**正文**

■ ■ ■ ■ ■ ■ ■

无原图滑动验证码2

import xlwings as xw
import pandas as pd
import datetime
import re
import base64
import cv2
import pathlib
import zipfile
import shutil
def down_pic(data,data_type,path_dic):
    data = data.split(',')[1]
    image_data = base64.b64decode(data)
    file_path=rf"{path_dic['验证码存放路径']}\{data_type}.png"
    with open(file_path, 'wb') as f:
        f.write(image_data)
class SlideCrack(object):
    def __init__(self, gap, bg):
        """
        init code
        :param gap: 缺口图片
        :param bg: 背景图片
        """
        self.gap = gap
        self.bg = bg

    @staticmethod
    def clear_white(img):
        # 清除图片的空白区域，这里主要清除滑块的空白
        img = cv2.imread(img)
        rows, cols, channel = img.shape
        min_x = 255
        min_y = 255
        max_x = 0
        max_y = 0
        for x in range(1, rows):
            for y in range(1, cols):
                t = set(img[x, y])
                if len(t) >= 2:
                    if x <= min_x:
                        min_x = x
                    elif x >= max_x:
                        max_x = x

                    if y <= min_y:
                        min_y = y
                    elif y >= max_y:
                        max_y = y
        img1 = img[min_x:max_x, min_y: max_y]
        return img1

    def template_match(self, tpl, target):
        th, tw = tpl.shape[:2]
        result = cv2.matchTemplate(target, tpl, cv2.TM_CCOEFF_NORMED)
        # 寻找矩阵(一维数组当作向量,用Mat定义) 中最小值和最大值的位置
        min_val, max_val, min_loc, max_loc = cv2.minMaxLoc(result)
        tl = max_loc
        br = (tl[0] + tw, tl[1] + th)

■ ■ ■ ■ ■ ■ ■

**练习任务**
• A. 请输出滑动验证码代码中的一段原文，从“# 寻找矩阵(一维数组当作向量,用Mat定义) 中最小值和最大值的位置”开始，到“tl[1] + th)”结束。
• B. 根据滑动验证码代码，回答下列问题：
(i) down_pic 函数把解码后的图片存成什么扩展名的文件？
(ii) SlideCrack 类的参数 gap 指的是什么图片？
(iii) template_match 方法调用 cv2.matchTemplate 时用的是哪种匹配方法？
• C. 请续写滑动验证码代码，从最后一行之后接着往下写。

**资料节选**
■ ■ ■ ■ ■ ■ ■

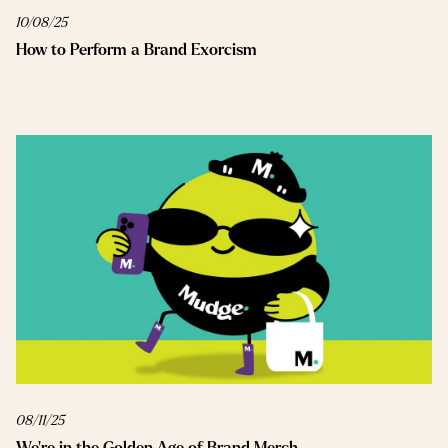
10/08/25
How to Perform a Brand Exorcism
08/11/25
We’re in the Golden Age of Brand Merch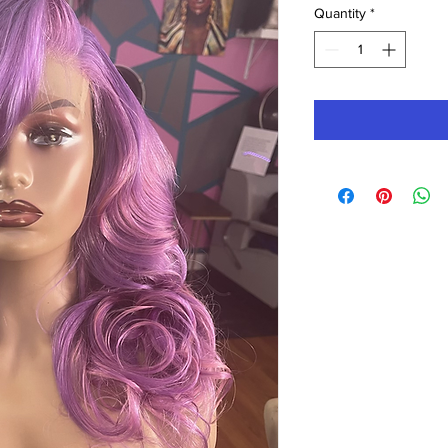
Quantity
*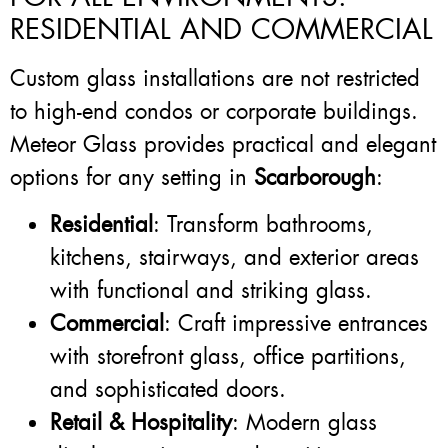
RESIDENTIAL AND COMMERCIAL
Custom glass installations are not restricted
to high-end condos or corporate buildings.
Meteor Glass provides practical and elegant
options for any setting in
Scarborough
:
Residential
: Transform bathrooms,
kitchens, stairways, and exterior areas
with functional and striking glass.
Commercial
: Craft impressive entrances
with storefront glass, office partitions,
and sophisticated doors.
Retail & Hospitality
: Modern glass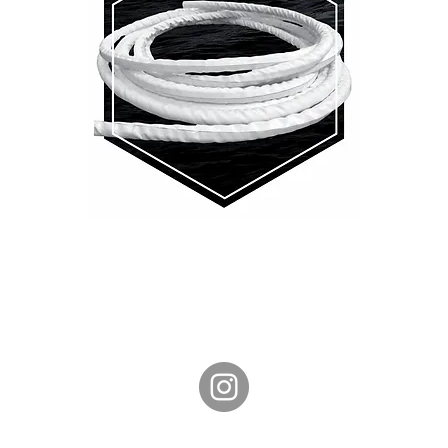
Phone: +61 408 028 467
CONTACT US
SHIPPING & RETURNS
TERMS & CONDITIONS
PRIVACY POLICY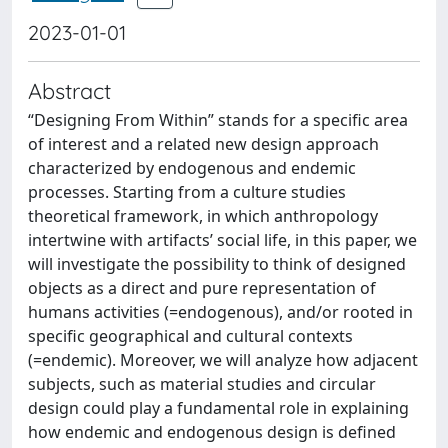
2023-01-01
Abstract
“Designing From Within” stands for a specific area
of interest and a related new design approach
characterized by endogenous and endemic
processes. Starting from a culture studies
theoretical framework, in which anthropology
intertwine with artifacts’ social life, in this paper, we
will investigate the possibility to think of designed
objects as a direct and pure representation of
humans activities (=endogenous), and/or rooted in
specific geographical and cultural contexts
(=endemic). Moreover, we will analyze how adjacent
subjects, such as material studies and circular
design could play a fundamental role in explaining
how endemic and endogenous design is defined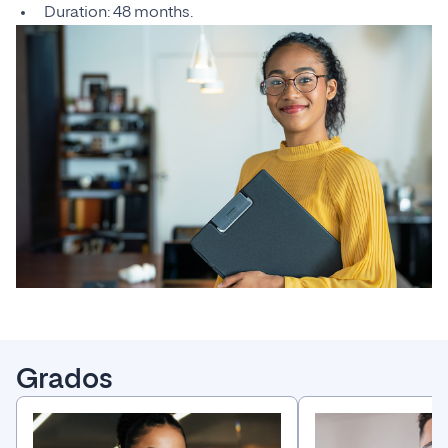
Duration: 48 months.
Grados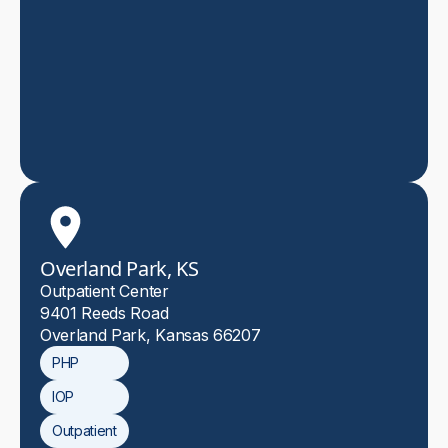
Overland Park, KS
Outpatient Center
9401 Reeds Road
Overland Park, Kansas 66207
PHP
IOP
Outpatient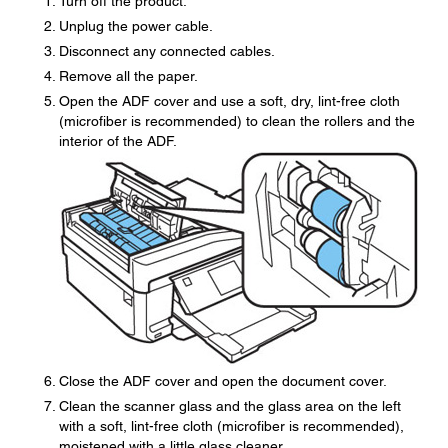
Turn off the product.
Unplug the power cable.
Disconnect any connected cables.
Remove all the paper.
Open the ADF cover and use a soft, dry, lint-free cloth
(microfiber is recommended) to clean the rollers and the
interior of the ADF.
Close the ADF cover and open the document cover.
Clean the scanner glass and the glass area on the left
with a soft, lint-free cloth (microfiber is recommended),
moistened with a little glass cleaner.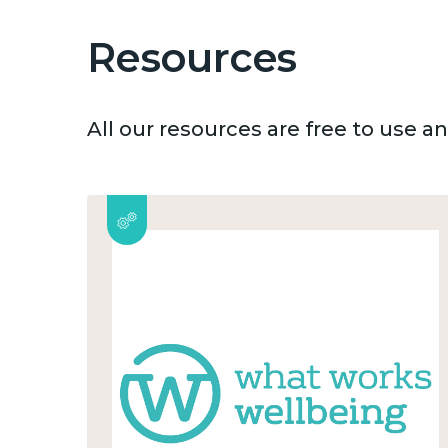
Resources
All our resources are free to use 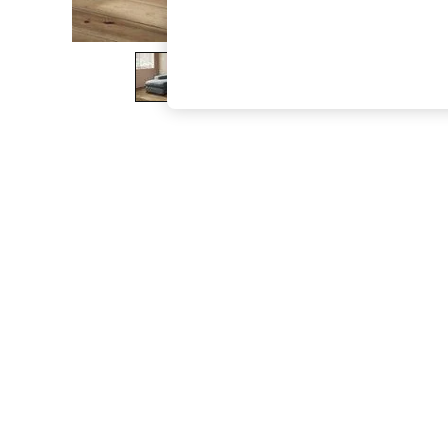
The Occasion Shop
Boho Styles
Festival
Escape into Summer: As Advertised
Top Picks
Spring Dressing
Jeans & a Nice Top
Coastal Prints
Capsule Wardrobe
Graphic Styles
Festival
Balloon Trousers
Self.
All Clothing
Beachwear
Blazers
Coats & Jackets
Co-ords
Dresses
Fleeces
Hoodies & Sweatshirts
Jeans
Jumpsuits & Playsuits
Joggers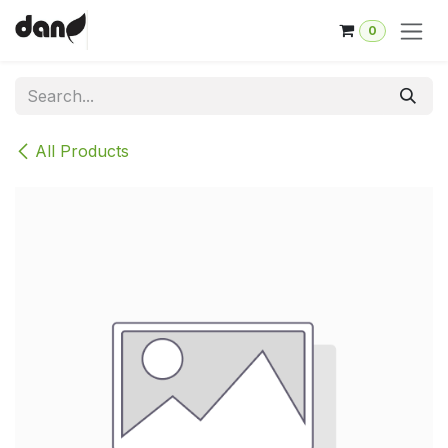
Skip to Content
0
All Products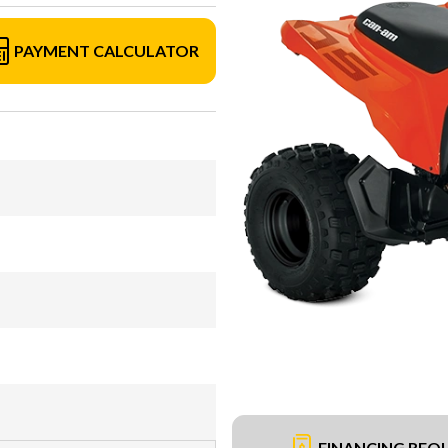
PAYMENT CALCULATOR
FINANCING REQ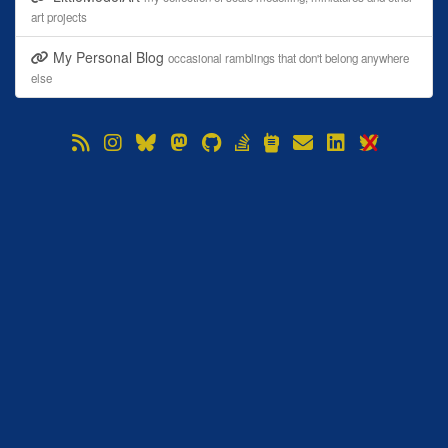
art projects
My Personal Blog
occasional ramblings that don't belong anywhere
else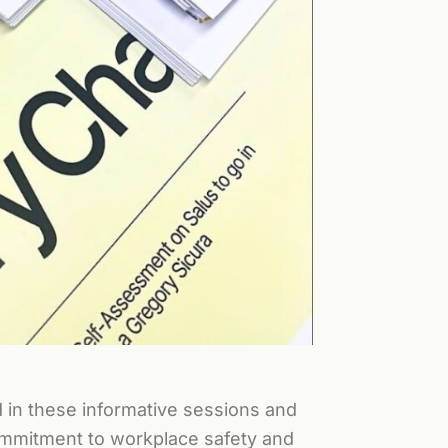
d in these informative sessions and
commitment to workplace safety and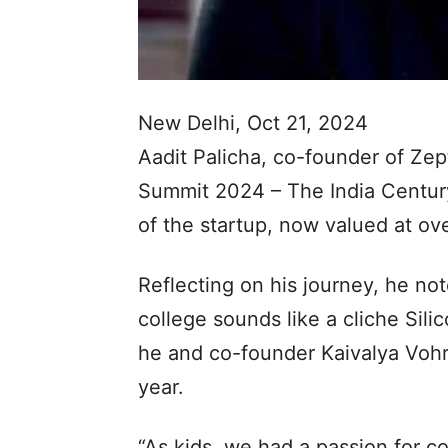
New Delhi, Oct 21, 2024
Aadit Palicha, co-founder of Z
Summit 2024 – The India Century,
of the startup, now valued at ove
Reflecting on his journey, he not
college sounds like a cliche Sili
he and co-founder Kaivalya Vohra
year.
“As kids, we had a passion for co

■ ■ ■ ■ ■ ■ ■

**参考答案**
• A.
# 寻找矩阵(一维数组当作向量,用Mat定义) 中最小值和最大值的位置
        min_val, max_val, min_loc, max_loc = cv2.minMaxLoc(result)
        tl = max_loc
        br = (tl[0] + tw, tl[1] + th)

• B.
(i) .png
(ii) 缺口图片
(iii) cv2.TM_CCOEFF_NORMED

• C.
        # 绘制矩形边框，将匹配区域标注出来
        # target：目标图像
        # tl：矩形定点
        # br：矩形的宽高
        # (0,0,255)：矩形边框颜色
        # 1：矩形边框大小
        cv2.rectangle(target, tl, br, (0, 0, 255), 2)
        # 暂不输出
        # cv2.imwrite(self.out, target)
        return tl[0]

    @staticmethod
    def image_edge_detection(img):
        edges = cv2.Canny(img, 100, 200)
        return edges

    def discern(self):
        img1 = self.clear_white(self.gap)
        img1 = cv2.cvtColor(img1, cv2.COLOR_RGB2GRAY)
        slide = self.image_edge_detection(img1)

        back = cv2.imread(self.bg, 0)
        back = self.image_edge_detection(back)

        slide_pic = cv2.cvtColor(slide, cv2.COLOR_GRAY2RGB)
        back_pic = cv2.cvtColor(back, cv2.COLOR_GRAY2RGB)
        x = self.template_match(slide_pic, back_pic)
        # 输出横坐标, 即 滑块在图片上的位置
        return x
# 获取滑动距离
def get_px(path_dic):
    # 滑块图片
    image1 = rf"{path_dic['验证码存放路径']}\small.png"
    # 背景图片
    image2 = rf"{path_dic['验证码存放路径']}\big.png"
    sc = SlideCrack(image1, image2)
    a = sc.discern()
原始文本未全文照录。